──────── Supplied data ────────

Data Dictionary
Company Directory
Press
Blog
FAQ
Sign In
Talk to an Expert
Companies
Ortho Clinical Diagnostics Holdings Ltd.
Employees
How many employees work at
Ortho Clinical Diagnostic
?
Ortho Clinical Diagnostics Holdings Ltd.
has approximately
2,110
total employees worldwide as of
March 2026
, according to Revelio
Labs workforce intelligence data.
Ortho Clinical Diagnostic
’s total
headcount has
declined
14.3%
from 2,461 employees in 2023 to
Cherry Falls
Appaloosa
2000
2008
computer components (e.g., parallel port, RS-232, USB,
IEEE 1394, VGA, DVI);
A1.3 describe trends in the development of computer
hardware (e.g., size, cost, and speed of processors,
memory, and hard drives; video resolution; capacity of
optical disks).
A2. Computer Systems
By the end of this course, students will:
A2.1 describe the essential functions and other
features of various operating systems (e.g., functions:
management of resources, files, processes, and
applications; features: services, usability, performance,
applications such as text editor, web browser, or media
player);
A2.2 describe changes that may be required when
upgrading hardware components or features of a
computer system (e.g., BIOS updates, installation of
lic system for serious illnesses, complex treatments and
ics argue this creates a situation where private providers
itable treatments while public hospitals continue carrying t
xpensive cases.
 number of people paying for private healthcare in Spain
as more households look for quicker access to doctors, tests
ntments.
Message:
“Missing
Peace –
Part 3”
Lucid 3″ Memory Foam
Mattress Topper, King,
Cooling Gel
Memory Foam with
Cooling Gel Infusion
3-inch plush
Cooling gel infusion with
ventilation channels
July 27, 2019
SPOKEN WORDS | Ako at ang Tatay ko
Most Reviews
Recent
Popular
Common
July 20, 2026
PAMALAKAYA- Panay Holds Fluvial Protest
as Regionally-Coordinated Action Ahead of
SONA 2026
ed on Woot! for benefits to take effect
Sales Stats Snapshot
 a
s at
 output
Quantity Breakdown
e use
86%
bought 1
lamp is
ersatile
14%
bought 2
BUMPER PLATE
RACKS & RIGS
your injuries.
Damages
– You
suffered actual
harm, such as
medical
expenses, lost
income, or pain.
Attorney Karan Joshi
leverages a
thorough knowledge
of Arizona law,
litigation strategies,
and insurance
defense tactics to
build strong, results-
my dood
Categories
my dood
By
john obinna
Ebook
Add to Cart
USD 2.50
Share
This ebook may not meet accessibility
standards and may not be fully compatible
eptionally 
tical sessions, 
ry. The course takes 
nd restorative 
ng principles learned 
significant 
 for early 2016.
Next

────────

Instructions to follow:
There is a line with "optical disks)." and a line with "Lucid 3″ Memory Foam" above. Copy exactly those two lines and all lines between them, with nothing else.

Reply:
optical disks).
A2. Computer Systems
By the end of this course, students will:
A2.1 describe the essential functions and other
features of various operating systems (e.g., functions:
management of resources, files, processes, and
applications; features: services, usability, performance,
applications such as text editor, web browser, or media
player);
A2.2 describe changes that may be required when
upgrading hardware components or features of a
computer system (e.g., BIOS updates, installation of
lic system for serious illnesses, complex treatments and
ics argue this creates a situation where private providers
itable treatments while public hospitals continue carrying t
xpensive cases.
 number of people paying for private healthcare in Spain
as more households look for quicker access to doctors, tests
ntments.
Message:
“Missing
Peace –
Part 3”
Lucid 3″ Memory Foam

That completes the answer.